- O presidente do Senado, Davi Alcolumbre, condicionou a tramitação da PEC do fim da escala 6×1 a uma reunião com o presidente Lula, acordo sobre o relator e alterações para acolher propostas da oposição e de empresários.
- Alcolumbre defende incorporar ao texto parte da chamada “PEC do Trabalho Flexível”, que prevê pagamento por hora trabalhada em acordos entre empresa e empregado.
- Também houve sugestão de manter a escala 6×1 para algumas atividades, desde que o setor produtivo convença que a proibição prejudicará a economia e elevará preços.
- O cronograma é considerado difícil, com votação na Câmara prevista para antes da eleição, mas a tramitação no Senado sem pressa e ainda sem encaminhamento à CCJ.
- Mesmo em meio a atritos com o governo, Alcolumbre pretende reunião com Lula na volta do exterior; aliados relatam tensão entre o Senado e o Planalto e discutem quem será o relator.
O presidente do Senado, Davi Alcolumbre, condicionou a tramitação da PEC do fim da escala 6×1 a três acordos: reunião com Lula, escolha do relator e alterações incorporando sugestões da oposição e de empresários. A proposta ficou travada no plenário há semanas.
Aliados relatam que a ideia é, inicialmente, incorporar ao texto a chamada “PEC do Trabalho Flexível”, com pagamento por hora em acordos diretos entre empresa e empregado. Também se discute manter a escala 6×1 para determinados serviços, sob argumento de impacto econômico.
A expectativa é de que o governo aceite a negociação, mas a depender do entendimento com o Congresso. Um acordo com o relator é visto como essencial para avançar, sobretudo diante de divergências entre senadores de oposição, base governista e líderes empresariais.
Condições apresentadas
Três aliados do senador e um empresário envolvido nas negociações repassaram detalhes à Folha. Alcolumbre não comentou o assunto ao ser procurado nesta quarta-feira (17). A reunião com Lula ainda não tem data definida.
Entre as mudanças em debate, o pagamento por hora trabalhada aparece como alternativa apoiada por empresários. A carta de apoio de 3 mil entidades patronais foi destacada por Alcolumbre em encontros reservados.

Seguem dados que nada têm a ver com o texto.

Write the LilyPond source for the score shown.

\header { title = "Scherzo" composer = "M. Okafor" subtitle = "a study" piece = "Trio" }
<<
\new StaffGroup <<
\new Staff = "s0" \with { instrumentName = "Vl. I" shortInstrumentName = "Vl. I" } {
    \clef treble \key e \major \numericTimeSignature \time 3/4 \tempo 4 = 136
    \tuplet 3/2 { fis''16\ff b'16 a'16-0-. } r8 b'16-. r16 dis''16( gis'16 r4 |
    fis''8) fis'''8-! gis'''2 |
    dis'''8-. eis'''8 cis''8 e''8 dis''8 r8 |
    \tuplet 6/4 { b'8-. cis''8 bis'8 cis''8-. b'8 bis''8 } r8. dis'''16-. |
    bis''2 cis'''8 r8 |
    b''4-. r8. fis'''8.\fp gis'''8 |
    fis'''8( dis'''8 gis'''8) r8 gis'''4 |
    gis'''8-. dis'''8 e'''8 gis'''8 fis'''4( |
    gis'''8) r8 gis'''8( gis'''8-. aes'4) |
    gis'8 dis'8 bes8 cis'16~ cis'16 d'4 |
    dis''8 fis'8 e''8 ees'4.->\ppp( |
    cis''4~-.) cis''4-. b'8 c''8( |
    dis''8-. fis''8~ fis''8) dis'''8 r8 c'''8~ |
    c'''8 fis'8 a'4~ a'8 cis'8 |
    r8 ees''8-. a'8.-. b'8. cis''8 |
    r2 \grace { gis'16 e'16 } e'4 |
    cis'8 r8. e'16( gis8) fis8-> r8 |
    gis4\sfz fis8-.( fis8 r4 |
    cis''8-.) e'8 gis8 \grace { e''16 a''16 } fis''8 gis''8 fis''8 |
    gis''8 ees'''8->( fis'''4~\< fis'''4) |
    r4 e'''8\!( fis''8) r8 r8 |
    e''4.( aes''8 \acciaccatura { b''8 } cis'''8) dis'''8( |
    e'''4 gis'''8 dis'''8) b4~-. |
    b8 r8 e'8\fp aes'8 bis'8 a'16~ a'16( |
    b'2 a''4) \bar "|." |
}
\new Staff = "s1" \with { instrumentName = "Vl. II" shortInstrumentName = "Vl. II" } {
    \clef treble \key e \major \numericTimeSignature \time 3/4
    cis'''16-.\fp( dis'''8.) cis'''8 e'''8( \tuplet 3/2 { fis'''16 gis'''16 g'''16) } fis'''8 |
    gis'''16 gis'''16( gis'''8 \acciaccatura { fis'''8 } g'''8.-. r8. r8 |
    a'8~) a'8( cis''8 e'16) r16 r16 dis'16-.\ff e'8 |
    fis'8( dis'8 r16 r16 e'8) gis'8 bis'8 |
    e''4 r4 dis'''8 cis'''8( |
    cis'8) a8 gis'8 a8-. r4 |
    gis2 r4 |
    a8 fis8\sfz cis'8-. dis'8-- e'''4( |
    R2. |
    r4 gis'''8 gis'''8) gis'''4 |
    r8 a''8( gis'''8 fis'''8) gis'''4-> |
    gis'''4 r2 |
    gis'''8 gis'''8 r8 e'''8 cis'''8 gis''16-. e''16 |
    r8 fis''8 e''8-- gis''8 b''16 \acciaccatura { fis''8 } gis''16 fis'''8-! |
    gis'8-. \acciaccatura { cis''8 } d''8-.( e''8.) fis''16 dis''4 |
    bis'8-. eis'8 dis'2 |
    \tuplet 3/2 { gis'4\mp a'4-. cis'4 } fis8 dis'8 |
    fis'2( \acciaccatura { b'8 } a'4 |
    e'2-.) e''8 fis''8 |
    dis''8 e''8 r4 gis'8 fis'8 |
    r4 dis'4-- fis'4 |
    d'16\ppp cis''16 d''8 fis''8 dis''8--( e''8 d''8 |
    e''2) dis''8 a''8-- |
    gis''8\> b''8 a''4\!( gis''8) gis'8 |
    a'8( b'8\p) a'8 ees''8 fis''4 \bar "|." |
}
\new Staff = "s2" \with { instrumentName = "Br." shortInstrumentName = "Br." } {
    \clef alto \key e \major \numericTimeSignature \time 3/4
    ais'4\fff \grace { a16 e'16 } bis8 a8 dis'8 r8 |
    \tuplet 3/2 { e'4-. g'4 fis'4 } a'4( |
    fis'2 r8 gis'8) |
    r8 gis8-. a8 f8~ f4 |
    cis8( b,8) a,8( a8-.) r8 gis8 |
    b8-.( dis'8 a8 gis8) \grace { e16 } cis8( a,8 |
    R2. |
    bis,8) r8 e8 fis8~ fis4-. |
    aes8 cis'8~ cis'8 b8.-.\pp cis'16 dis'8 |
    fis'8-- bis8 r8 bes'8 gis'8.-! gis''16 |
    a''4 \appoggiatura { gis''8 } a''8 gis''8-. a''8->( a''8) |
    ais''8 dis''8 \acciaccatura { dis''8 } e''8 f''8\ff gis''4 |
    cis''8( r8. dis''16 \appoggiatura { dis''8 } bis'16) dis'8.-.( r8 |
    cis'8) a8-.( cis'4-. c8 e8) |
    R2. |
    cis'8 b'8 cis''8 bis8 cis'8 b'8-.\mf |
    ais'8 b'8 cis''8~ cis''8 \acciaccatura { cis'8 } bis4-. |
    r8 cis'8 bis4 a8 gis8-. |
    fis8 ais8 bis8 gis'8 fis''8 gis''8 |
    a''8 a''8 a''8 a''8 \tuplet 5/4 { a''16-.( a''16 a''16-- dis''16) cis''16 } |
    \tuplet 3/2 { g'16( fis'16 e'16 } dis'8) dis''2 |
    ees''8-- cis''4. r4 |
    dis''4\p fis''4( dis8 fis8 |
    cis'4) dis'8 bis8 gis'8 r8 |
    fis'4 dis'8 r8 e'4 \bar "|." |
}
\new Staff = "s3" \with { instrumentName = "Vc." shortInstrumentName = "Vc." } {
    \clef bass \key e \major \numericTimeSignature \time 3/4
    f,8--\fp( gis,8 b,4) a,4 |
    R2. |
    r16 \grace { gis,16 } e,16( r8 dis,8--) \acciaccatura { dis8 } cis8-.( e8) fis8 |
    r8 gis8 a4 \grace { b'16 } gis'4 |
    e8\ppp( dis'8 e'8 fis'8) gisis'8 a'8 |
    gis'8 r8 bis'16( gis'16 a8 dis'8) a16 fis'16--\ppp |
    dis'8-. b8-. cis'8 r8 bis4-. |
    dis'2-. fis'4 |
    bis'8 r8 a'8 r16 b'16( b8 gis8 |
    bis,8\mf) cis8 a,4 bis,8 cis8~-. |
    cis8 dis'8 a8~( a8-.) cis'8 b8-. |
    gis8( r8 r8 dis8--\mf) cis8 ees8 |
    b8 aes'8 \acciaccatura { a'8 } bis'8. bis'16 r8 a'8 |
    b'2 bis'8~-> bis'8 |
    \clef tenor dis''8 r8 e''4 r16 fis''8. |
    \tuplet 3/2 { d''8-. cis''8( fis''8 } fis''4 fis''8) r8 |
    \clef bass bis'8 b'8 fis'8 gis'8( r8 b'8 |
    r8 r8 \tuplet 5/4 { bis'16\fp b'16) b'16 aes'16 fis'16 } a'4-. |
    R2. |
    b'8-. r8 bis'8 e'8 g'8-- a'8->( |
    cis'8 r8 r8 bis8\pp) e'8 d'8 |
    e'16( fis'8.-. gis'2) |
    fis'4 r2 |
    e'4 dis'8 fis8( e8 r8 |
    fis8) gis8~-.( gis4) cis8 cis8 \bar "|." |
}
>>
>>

Outra linha de negociação aponta para uma rodada de votações na Câmara, caso o Senado altere o texto. A tramitação depende de parecer da CCJ, responsável por emitir o relatório, e de contar com um relator alinhado às agendas do governo ou da oposição.
Cronograma e entraves
A Câmara aprovou a PEC por larga margem, mas o Senado demorou a se mover. A expectativa de votação na CCJ permanece incerta, com o calendário influenciado pelo recesso e pela pauta de festas juninas. A previsão de começar a tramitar em julho depende de acordo com o relator.
O presidente do Senado tem reiterado resistência a um calendário acelerado. Segundo ele, nada será decidido até sexta-feira e não há encaminhamento para a CCJ na próxima semana. A ideia é manter o ritmo sem pressa, até que haja consenso.
Situação no Senado
O relator da PEC pode determinar a linha de negociação. Otto Alencar defende Omar Aziz para o cargo, enquanto Alcolumbre prefere um nome mais independente, sugerindo Rodrigo Pacheco. A escolha pode impactar o desfecho da proposta, incluindo eventuais alterações propostas pela oposição.
As avaliações internas sinalizam que, se houver descolamento entre o texto e as demandas empresariais, o parecer pode favorecer apenas a versão da 6×1, complicando a entrada de propostas da oposição. A definição, portanto, é central para o avanço.
Cenário político
A relação entre Alcolumbre e Lula se complicou desde a indicação de Messias ao STF. O senador acusa tentativas de pressão midiática contra o Congresso e afirma não aceitar chantagens. Governistas acompanham com cautela o desfecho das negociações e os impactos eleitorais.